Traditionally, pawnbrokers have had a bad reputation, portrayed as individuals who prey on those who are destitute or desperate. These days, however, pawnbroking in countries like England is big business. As of 1980, only 50 pawnshops remained in the UK but there are now nearly 2,000. They have moved from dark alleys into primary locations in many cities and towns.

Some pawnbrokers, like Mays, have been around for nearly 200 years and have multiple locations. The stores feature mirrored walls, thick carpets, and professionally dressed staff who are welcoming and discrete. The respectable image is not unintentional, it is a deliberate action. Pawnbrokers like Mays want customers to be comfortable and the deals to be mutually beneficial.

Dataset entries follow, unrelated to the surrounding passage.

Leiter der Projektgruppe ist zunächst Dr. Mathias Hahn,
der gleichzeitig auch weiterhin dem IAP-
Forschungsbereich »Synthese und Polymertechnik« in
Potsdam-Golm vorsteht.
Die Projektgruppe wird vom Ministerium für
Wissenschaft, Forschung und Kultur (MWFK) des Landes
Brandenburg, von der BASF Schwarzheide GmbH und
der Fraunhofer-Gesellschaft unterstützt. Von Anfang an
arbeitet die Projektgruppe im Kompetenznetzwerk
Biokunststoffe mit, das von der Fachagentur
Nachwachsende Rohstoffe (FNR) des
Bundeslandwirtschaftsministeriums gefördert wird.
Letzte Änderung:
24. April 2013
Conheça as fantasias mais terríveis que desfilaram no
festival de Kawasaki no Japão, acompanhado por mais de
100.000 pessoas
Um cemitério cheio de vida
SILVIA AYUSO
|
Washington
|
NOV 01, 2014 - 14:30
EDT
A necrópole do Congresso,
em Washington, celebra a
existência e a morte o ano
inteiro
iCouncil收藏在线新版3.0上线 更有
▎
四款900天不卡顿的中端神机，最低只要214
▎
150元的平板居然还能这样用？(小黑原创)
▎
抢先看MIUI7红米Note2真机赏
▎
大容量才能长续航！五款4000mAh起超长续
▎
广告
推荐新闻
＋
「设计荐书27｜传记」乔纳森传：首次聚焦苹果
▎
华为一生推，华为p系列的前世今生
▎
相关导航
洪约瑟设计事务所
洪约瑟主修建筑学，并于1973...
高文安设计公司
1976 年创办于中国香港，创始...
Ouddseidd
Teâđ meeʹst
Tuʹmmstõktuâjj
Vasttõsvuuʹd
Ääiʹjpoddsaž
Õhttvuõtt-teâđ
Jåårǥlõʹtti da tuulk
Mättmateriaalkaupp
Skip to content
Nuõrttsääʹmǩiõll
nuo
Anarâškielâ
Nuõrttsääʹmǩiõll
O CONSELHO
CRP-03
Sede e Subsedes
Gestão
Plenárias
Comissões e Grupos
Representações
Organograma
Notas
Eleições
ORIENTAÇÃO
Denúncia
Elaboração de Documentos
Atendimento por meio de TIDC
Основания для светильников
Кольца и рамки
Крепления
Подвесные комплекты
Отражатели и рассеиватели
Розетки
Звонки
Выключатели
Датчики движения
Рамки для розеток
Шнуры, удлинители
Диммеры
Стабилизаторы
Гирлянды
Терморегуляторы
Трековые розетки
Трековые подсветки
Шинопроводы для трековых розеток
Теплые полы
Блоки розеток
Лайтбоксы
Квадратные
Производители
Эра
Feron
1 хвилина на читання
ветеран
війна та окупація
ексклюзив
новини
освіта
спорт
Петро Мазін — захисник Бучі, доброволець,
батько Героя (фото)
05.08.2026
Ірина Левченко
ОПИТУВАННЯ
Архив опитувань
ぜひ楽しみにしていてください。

To pawn an item, a consumer takes it to the store and agrees to a price and a loan value. The pawnbroker holds the item but the consumer still retains ownership of it. Cash is provided to the consumer,

who then must repay the loan amount plus interest in order to get the item back within the agreed upon time. If the consumer does not want the item back, he or she does not repay the loan and the item is kept by the pawnbroker.

This is an expensive method of borrowing money and the transaction has remained true to its historical roots. Pawnbrokers like Mays provide loans featuring seven month terms and interest rates that vary with the size of the loan. In most cases, consumers pay off the loan early, resulting an average loan period of three months.

The National Pawnbrokers Association reports that 80 percent of pawnbroker customers return for another transaction. Pawnbrokers provide a fast way to get needed cash and the high interest rates they charge do not deter customers who cannot obtain credit from banks. Items commonly pawned include Rolex watches, family heirlooms, and valuable jewels.